Planning for a future event does not mean that one expects to be able to control the future.
I once worked on a project with a voluntary group and drew up plans for an event to take place in a week or so. Being who I am I tried to carefully articulate what shape and form the event should be and who we wanted to attend. And then I advertised and promoted in various ways to work towards those goals.
In debates about the promotion activities some said to me "You can't control who is going to come", "You can't control the weather so you don't know how many will actually turn up". Or when I try and aim for equal numbers of men and women - "But you can't control that".
"I know" I say "but I can control how I promote it and if we have a desire that there should be equal numbers of men and women we can design our promotion to encourage that. And if we find as we monitor results that it isn't working then we can change how we promote."
It is a truism of course - no one can control anything about the future.
All that we can control, if at all, is our present action.
The comments must have come from a widely held misunderstanding of the planning process.
What is planning then?
1) We decide what we would like to happen at some future date.
2) We work out what we have to do today, and subsequent days, to enable that to happen.
So a plan enables us to direct and use the control which we have of our actions in the present moment (the only thing that we can control, if that!) to give us anticipated consequences. It is not that we know for certain that any result will happen - just that we have agreed that this is the best course of action to get what we want.
Simple enough but some important points have to be noted.
Deciding what we want to happen: this has to be described well enough to enable all participants to share "the vision". Everyone needs enough to be able to think through the consequences of the goal. Consequences is in a sense the wrong word - taking the passage of time into consideration we are really thinking of the pre-conditions, the things that are needed today to make tomorrow have the right shape. Everyone needs to think about what she has to do in her particular role in the organisation to achieve the goal. They cannot do that without the goal being properly described.
It is a big mistake to think that because the goal is well articulated that this in some sense mandates that it should happen.

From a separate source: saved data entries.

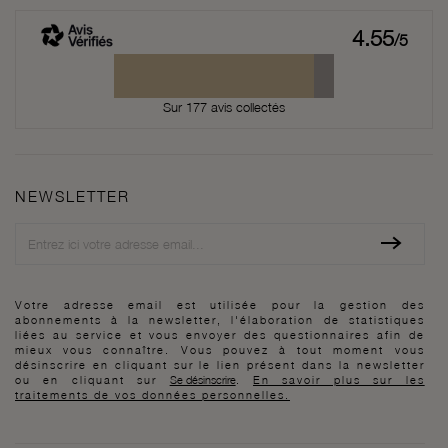
4.55
/5
Sur 177 avis collectés
NEWSLETTER
Newsletter
Votre adresse email est utilisée pour la gestion des
abonnements à la newsletter, l'élaboration de statistiques
liées au service et vous envoyer des questionnaires afin de
mieux vous connaître. Vous pouvez à tout moment vous
désinscrire en cliquant sur le lien présent dans la newsletter
ou en cliquant sur
Se désinscrire
.
En savoir plus sur les
traitements de vos données personnelles.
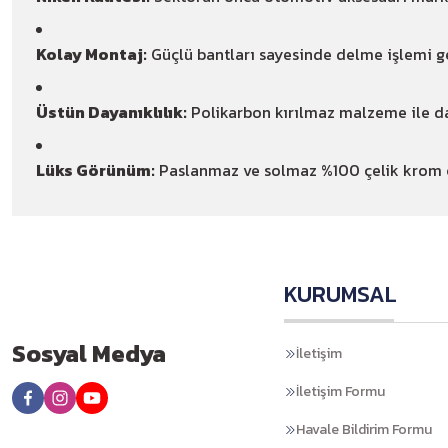
Kolay Montaj:
Güçlü bantları sayesinde delme işlemi ger
Üstün Dayanıklılık:
Polikarbon kırılmaz malzeme ile d
Lüks Görünüm:
Paslanmaz ve solmaz %100 çelik krom çı
KURUMSAL
Sosyal Medya
İletişim
İletişim Formu
Havale Bildirim Formu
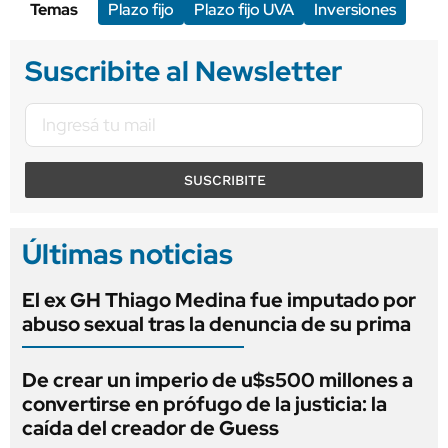
Temas
Plazo fijo
Plazo fijo UVA
Inversiones
Suscribite al Newsletter
SUSCRIBITE
Últimas noticias
El ex GH Thiago Medina fue imputado por
abuso sexual tras la denuncia de su prima
De crear un imperio de u$s500 millones a
convertirse en prófugo de la justicia: la
caída del creador de Guess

Having the the time and the skills to develop the vision of the goal and the ability to communicate by painting the picture with enthusiasm is an essential role for the planner and leader. Just because the picture is painted well does not mean that the painter has any kind of erroneous belief that he is somehow fixing the future. No, he does it to cause people to take action today, the right action, that will, all going to plan, lead everyone to the goal.
And that leads on to the worse mistake that I have experienced.
An enthusiastic picture and plan does not mean that the painter has a vested interest in the particular goal so fulsomly described: just as a portrait painter tries to find the character of the sitter and depict it faithfully without becoming emotionally attached to the sitter so a planner does his best to portray the goal and to develop from that all the necessary steps needed to deliver it. The emotional attachment a planner has, if anything is to the completeness of the process - "you want to be there on Day 4 starting from here so you have to do this on day 1, this on day2 and that on day 3." His job satisfaction comes from making sure there are no loose ends and everyone is singing from the same sheet.
So the description of the goal is an attempt to give enough detail so that present activities can be ordered and arranged to achieve that future goal. It may even be that having described the goal and worked out the pre-conditions, who has to do what and when, it is not practical. So the goal has to be changed or further pre-conditions listed to overcome the hurdles.
Of course, the effect of something we do today cannot necessarily be fully predicted. Some things are very reliable, others not so. If I pay a shopkeeper £5 to display an advert, for certain my project funds reduce by £5. What is less certain, much less in this case, is how much of a response the advert will get.
And of course, if I spend ten hours today working on a plan to achieve some worthwhile goal those ten hours are very well spent - even though I have not an iota of control of any aspect of the future.